Records from a data collection:
════
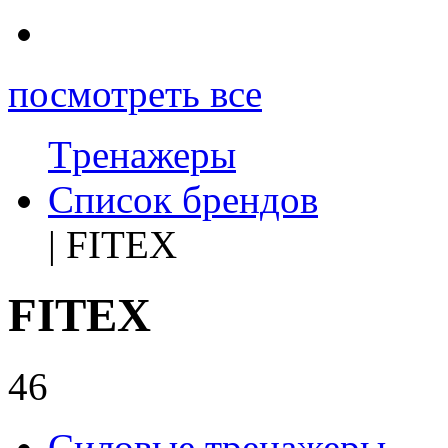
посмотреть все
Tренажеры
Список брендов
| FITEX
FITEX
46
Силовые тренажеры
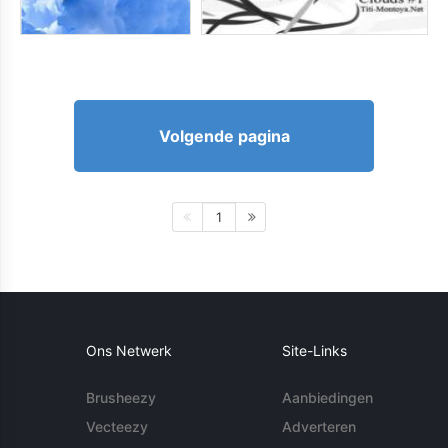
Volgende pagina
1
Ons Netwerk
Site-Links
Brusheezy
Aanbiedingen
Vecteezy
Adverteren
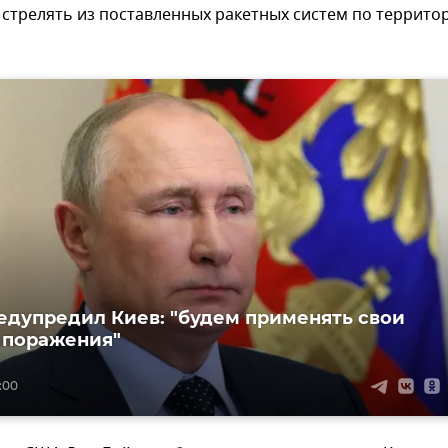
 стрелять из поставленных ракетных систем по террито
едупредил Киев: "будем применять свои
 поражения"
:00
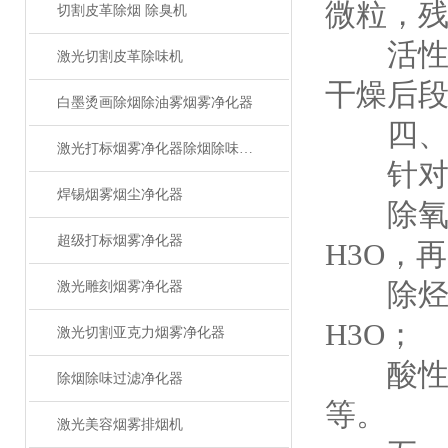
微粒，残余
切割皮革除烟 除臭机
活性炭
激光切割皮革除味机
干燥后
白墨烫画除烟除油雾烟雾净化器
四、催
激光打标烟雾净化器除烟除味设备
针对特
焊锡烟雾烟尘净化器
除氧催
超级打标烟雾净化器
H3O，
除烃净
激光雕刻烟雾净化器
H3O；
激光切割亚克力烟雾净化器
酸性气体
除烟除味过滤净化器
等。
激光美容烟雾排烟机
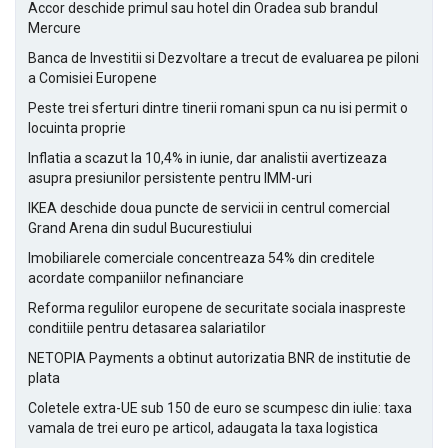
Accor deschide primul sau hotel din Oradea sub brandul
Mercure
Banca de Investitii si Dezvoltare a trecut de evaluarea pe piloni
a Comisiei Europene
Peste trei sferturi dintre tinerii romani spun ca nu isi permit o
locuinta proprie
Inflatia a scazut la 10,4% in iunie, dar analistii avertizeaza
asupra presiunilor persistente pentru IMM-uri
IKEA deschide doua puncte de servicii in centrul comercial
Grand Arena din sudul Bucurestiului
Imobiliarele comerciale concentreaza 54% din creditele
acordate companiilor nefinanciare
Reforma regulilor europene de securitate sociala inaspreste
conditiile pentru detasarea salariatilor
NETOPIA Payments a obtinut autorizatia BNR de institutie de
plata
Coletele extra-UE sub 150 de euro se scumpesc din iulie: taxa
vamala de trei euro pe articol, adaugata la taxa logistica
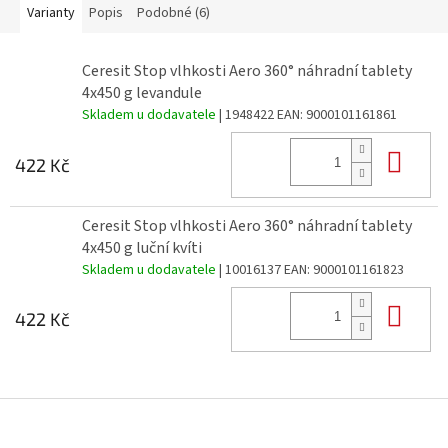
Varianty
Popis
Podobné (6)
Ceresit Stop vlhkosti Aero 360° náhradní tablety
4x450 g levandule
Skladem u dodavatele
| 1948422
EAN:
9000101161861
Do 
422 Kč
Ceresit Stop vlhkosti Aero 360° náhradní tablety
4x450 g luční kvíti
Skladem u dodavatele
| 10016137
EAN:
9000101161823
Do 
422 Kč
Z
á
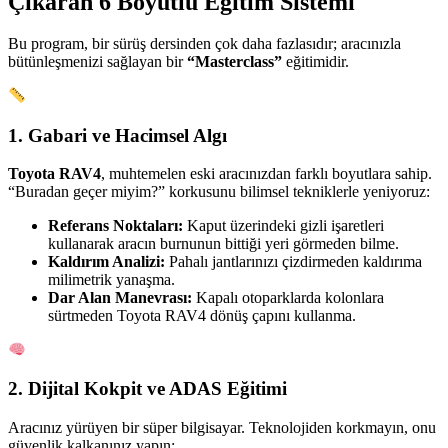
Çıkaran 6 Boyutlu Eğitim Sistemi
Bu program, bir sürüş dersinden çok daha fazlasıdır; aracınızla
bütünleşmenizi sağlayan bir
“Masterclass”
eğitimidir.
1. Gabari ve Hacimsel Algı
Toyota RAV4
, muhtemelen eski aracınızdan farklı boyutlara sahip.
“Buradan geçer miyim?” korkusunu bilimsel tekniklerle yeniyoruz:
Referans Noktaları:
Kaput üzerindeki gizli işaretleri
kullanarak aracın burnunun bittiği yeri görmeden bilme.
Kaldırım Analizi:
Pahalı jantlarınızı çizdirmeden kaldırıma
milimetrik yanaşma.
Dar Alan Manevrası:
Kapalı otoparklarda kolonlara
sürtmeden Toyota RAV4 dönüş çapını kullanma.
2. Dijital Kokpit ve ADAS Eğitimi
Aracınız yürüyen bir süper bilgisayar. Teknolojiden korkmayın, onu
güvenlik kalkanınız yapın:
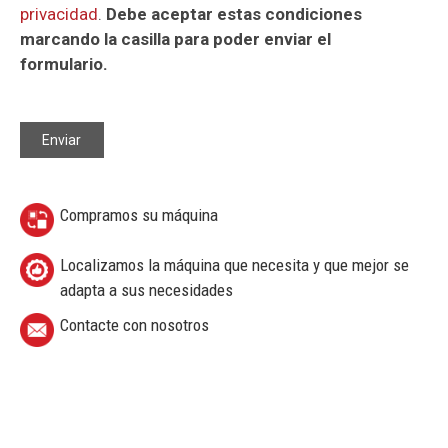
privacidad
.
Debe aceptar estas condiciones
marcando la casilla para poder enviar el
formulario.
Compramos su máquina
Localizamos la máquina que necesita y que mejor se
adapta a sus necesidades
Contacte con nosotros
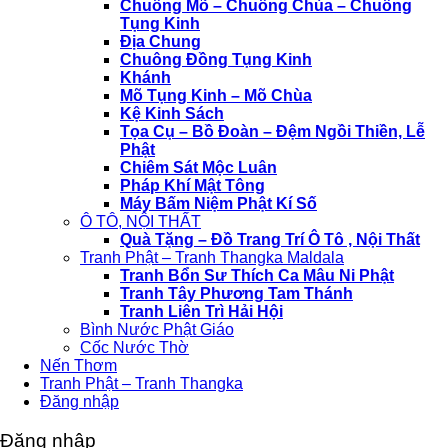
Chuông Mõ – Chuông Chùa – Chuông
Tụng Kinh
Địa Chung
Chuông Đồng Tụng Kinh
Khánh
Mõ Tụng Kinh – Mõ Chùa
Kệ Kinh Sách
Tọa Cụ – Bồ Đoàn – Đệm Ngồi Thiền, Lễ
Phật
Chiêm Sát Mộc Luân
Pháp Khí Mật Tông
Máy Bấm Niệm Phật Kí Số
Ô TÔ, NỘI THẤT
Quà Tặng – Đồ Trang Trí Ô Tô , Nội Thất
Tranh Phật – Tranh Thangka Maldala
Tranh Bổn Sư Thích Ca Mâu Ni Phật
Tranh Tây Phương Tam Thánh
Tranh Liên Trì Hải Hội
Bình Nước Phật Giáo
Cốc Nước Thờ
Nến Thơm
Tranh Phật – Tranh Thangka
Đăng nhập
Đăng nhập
════
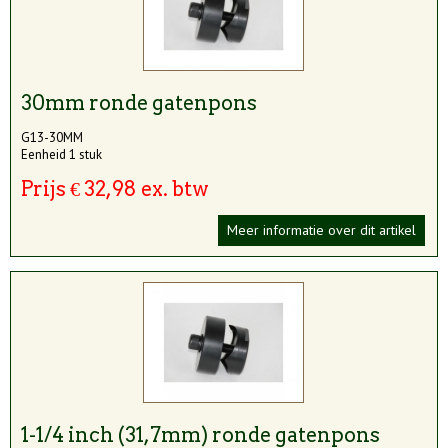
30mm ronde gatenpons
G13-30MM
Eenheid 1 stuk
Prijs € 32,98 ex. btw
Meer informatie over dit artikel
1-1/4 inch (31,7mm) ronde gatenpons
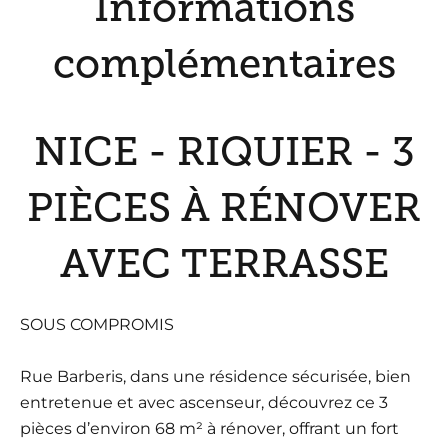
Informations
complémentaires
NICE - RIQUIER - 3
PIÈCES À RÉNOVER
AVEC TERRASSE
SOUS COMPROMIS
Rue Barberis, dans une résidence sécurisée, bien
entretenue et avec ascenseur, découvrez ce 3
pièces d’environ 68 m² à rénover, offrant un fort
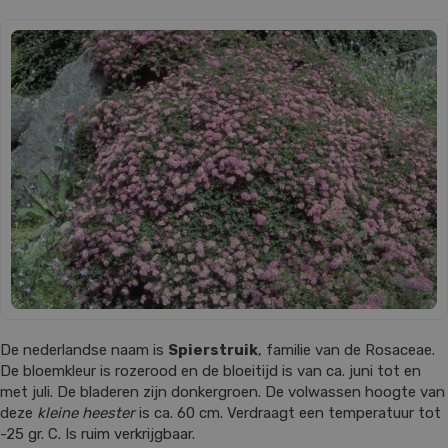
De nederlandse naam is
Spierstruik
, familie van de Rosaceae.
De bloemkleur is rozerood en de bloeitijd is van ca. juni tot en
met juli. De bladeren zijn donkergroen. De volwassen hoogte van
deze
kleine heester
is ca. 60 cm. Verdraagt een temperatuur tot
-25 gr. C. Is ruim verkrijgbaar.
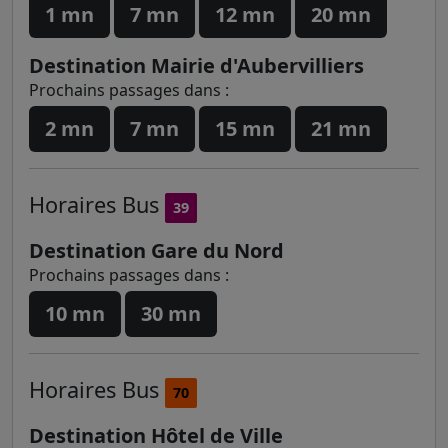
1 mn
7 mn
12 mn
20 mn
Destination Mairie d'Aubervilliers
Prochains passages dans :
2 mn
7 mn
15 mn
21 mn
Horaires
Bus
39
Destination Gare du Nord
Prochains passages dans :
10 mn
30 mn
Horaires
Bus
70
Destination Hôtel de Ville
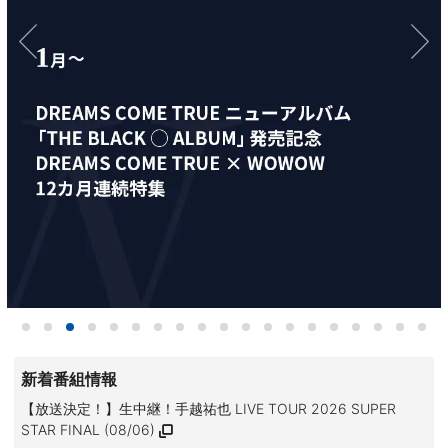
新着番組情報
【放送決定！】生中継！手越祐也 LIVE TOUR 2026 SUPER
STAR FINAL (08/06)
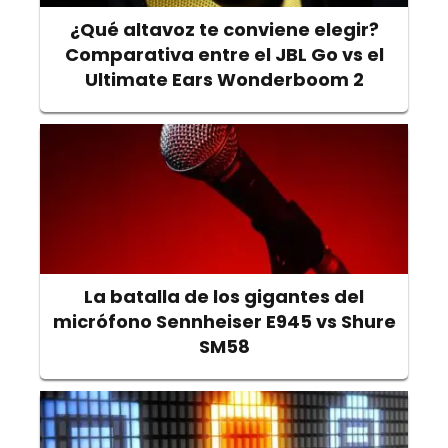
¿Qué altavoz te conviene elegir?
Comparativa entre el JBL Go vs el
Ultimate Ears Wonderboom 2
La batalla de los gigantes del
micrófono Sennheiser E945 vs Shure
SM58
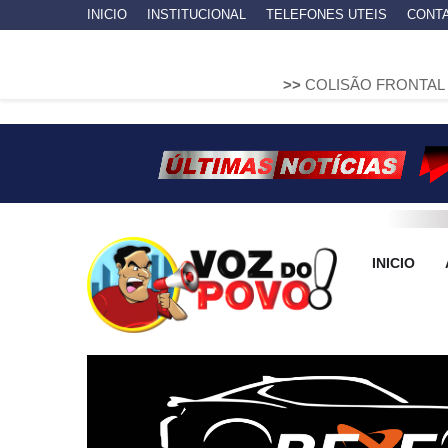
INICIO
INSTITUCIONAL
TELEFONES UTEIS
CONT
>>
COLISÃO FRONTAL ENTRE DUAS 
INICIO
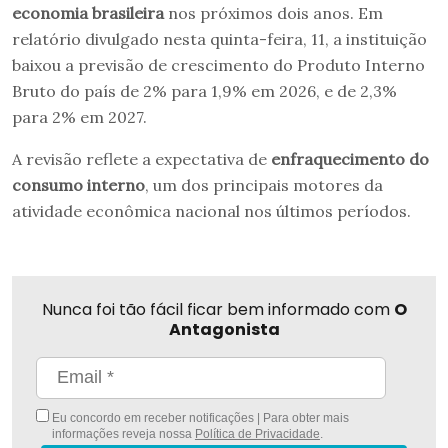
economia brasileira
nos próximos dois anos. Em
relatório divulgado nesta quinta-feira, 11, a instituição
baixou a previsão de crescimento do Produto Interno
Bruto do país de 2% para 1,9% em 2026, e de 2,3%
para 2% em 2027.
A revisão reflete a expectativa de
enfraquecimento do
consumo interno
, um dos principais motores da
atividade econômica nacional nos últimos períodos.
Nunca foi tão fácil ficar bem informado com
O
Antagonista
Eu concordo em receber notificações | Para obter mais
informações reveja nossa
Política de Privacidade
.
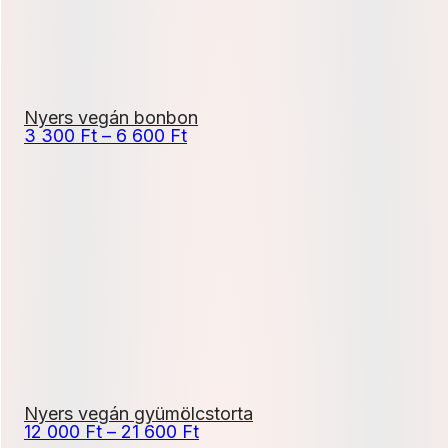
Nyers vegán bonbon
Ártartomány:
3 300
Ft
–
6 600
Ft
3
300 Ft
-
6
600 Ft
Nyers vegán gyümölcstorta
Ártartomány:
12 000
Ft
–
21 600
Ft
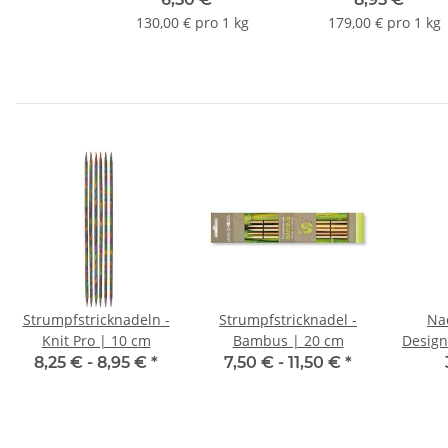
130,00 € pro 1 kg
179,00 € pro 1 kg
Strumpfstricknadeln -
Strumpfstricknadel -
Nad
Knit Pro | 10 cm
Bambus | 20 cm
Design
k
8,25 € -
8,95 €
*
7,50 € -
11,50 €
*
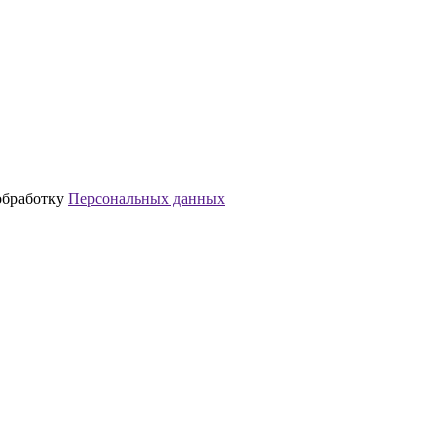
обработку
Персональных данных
════
Task to complete: Write out the text from the line that contains "De nederlandse naam is" through the line that contains "-25 gr. C. Is ruim verkrijgbaar." as a JSON list of strings, one per line and skipping blank lines. Include both of those lines and nothing else from the data.

Response to the exercise:
[
  "De nederlandse naam is",
  "Spierstruik",
  ", familie van de Rosaceae.",
  "De bloemkleur is rozerood en de bloeitijd is van ca. juni tot en",
  "met juli. De bladeren zijn donkergroen. De volwassen hoogte van",
  "deze",
  "kleine heester",
  "is ca. 60 cm. Verdraagt een temperatuur tot",
  "-25 gr. C. Is ruim verkrijgbaar."
]